Looking at these dreadful lists of lives unfulfilled, of death's cruel harvest, from just two of the smallest towns in Europe, surely no-one can remain unconvinced of the utter hopeless, pointless stupidity of war. 

Added 9.34
By not wanting to make this post over-long I fear I may not have done justice to this. I leave it to war correspondent Alan Moorehead to provide the words:-
"Five years of watching war have made me personally loathe war, especially the childish wastage of it. But this thing - the brief ennoblement inside himself of the otherwise dreary and materialistic man - kept recurring, again and again, up to the very end, and it refreshed and lighted the whole sordid story.

The point perhaps is a little over-mystical, a little intangible. Yet there it is. Whatever material hardship and monotony lie ahead, the soldier will remember that he made his ultimate gesture, that he did something quite selfless to justify his history, himself and his children. He was, for a moment in time, a complete man. If there was one lesson we learned in France and the other occupied countries it was this: it never pays to capitulate. As long as there are things like Belsen Camp you must go on protesting. You must protest.

We were indignant. We protested. We won. All mankind advances. And this will be a matter of some lasting strength to those who fought. This, in the end, I saw, was the thing I was seeking: the explanation of the war. It was the thought in the mind of the Jugoslav who, knowing he was about to die, wrote to his unborn son:
My child, sleeping now in the dark and gathering strength for the struggle of birth, I wish you well. At present you have no proper shape, and you do not breathe, and you are blind. Yet when your time comes, your time and the time of your mother, whom I deeply love, there will be something in you that will give you power to fight for air and light. Such is your heritage, such is your destiny as a child born of woman - to fight for light and hold on, without knowing why ...

Keep your love of life but throw away your fear of death. Life must be loved or it is lost, but it should never be loved too well.

Keep your heart hungry for new knowledge, keep your hatred of a lie, and keep your power of indignation.

Now I know I must die, and you must be born to stand upon the rubbish-heap of my errors. Forgive me for this; I am ashamed to leave you an untidy, uncomfortable world. But so it must be.

In thought, as a last benediction, I kiss your forehead. Good-night to you, and a good morning and a clear dawn."

- TASK 1 -
In the excerpt about war, how many years of watching war does the correspondent say made him loathe war?
- TASK 2 -
Decide whether each statement agrees with the excerpt about war, and give the words that settle it. (a) The Jugoslav wrote to his unborn son. (b) The letter tells the child to keep his fear of death. (c) The lesson learned in France was that capitulating pays.
- TASK 3 -
Please write out the passage of the excerpt about war that begins at the words "Looking at these" and ends after "stupidity of war.".

- RECORDED INFORMATION -
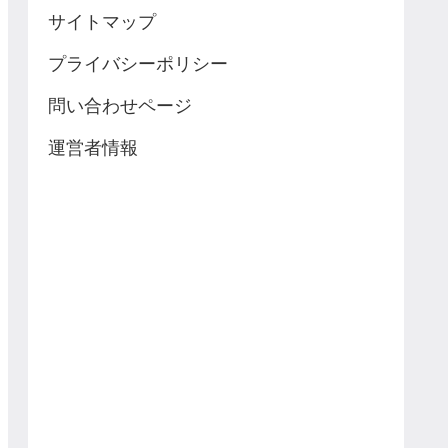
サイトマップ
プライバシーポリシー
問い合わせページ
運営者情報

- WRITTEN SOLUTION 1 -
Five years.

- WRITTEN SOLUTION 2 -
(a) Yes: "wrote to his unborn son"
(b) No: "throw away your fear of death"
(c) No: "it never pays to capitulate"

- WRITTEN SOLUTION 3 -
Looking at these dreadful lists of lives unfulfilled, of death's cruel harvest, from just two of the smallest towns in Europe, surely no-one can remain unconvinced of the utter hopeless, pointless stupidity of war.